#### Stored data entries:
__________________________________________________

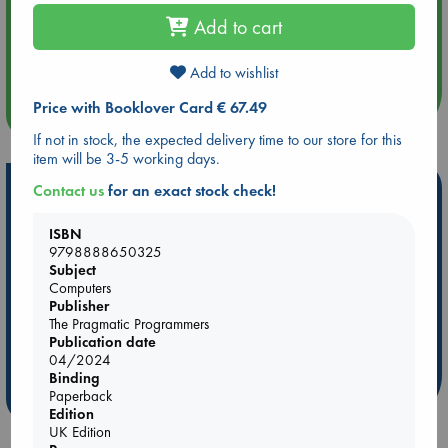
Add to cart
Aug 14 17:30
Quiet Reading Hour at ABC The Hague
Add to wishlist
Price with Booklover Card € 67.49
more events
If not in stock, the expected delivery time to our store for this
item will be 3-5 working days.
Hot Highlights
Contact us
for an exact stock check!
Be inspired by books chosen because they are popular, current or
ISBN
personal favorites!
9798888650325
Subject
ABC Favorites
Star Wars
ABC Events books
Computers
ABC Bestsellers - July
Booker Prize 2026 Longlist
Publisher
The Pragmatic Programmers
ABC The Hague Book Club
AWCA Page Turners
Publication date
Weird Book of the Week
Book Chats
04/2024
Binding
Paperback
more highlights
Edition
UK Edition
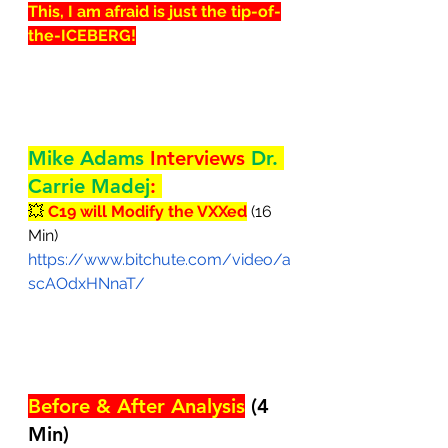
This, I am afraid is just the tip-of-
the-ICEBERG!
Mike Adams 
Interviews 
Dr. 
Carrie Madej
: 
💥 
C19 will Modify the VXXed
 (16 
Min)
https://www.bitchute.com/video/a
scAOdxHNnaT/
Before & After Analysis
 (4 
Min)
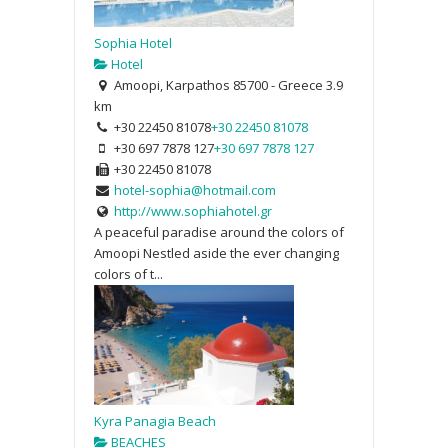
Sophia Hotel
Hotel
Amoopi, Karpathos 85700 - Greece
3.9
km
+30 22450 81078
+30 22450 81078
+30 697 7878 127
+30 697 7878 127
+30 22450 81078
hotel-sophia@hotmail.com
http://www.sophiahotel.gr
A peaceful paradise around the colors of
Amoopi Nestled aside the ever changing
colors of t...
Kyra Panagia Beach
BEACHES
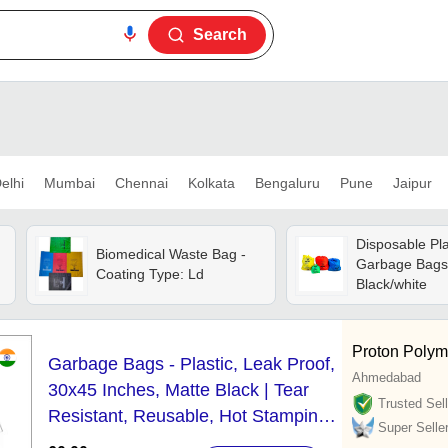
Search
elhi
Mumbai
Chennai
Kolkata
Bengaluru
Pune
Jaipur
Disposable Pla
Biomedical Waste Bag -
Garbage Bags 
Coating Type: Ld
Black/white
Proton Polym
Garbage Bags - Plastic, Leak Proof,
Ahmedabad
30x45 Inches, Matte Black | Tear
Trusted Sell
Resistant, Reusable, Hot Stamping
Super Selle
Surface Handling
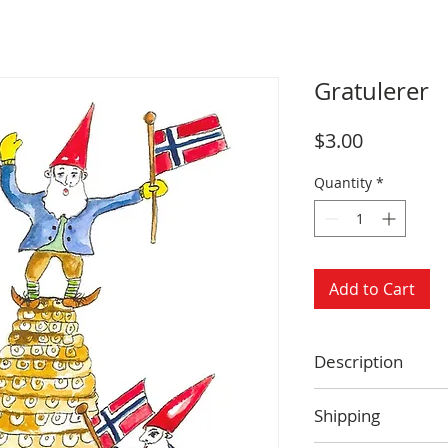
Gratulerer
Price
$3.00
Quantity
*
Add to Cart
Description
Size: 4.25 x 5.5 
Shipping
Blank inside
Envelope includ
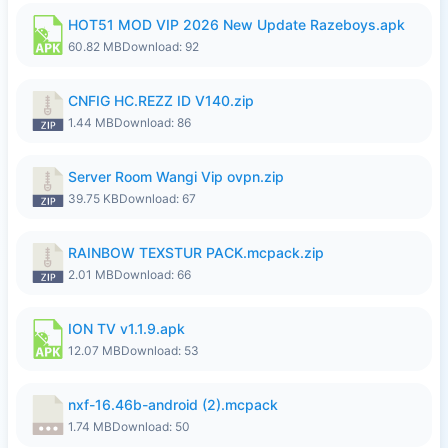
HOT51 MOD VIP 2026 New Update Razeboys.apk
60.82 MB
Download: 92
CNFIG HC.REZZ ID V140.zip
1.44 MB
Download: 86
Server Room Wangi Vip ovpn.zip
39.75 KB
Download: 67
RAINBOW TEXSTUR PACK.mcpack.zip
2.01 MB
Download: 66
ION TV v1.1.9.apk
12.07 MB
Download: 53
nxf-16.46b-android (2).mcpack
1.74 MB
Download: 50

__________________________________________________

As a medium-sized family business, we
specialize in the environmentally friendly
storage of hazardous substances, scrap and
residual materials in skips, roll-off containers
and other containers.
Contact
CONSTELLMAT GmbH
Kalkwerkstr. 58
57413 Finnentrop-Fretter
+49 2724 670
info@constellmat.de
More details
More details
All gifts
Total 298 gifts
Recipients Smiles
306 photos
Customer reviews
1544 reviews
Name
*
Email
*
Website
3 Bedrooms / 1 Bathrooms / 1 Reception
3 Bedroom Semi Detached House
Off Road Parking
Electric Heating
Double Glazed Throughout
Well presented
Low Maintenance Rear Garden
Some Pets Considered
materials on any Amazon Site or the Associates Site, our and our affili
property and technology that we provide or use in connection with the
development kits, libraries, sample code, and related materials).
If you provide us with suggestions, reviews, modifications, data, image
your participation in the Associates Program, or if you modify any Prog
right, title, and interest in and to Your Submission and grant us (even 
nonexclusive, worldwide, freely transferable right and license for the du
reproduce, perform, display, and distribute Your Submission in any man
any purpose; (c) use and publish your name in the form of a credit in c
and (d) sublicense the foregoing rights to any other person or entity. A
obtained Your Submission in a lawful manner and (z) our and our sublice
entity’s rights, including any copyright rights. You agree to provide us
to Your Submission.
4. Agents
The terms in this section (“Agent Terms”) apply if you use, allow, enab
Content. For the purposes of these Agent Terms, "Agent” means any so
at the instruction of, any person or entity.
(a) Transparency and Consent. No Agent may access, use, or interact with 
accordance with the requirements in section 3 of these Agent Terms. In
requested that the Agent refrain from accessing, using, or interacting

__________________________________________________

#### INSTRUCTION:
Copy every line from the records above that contains the word "Bags".

#### THE ANSWER:
Garbage Bags 
Garbage Bags - Plastic, Leak Proof,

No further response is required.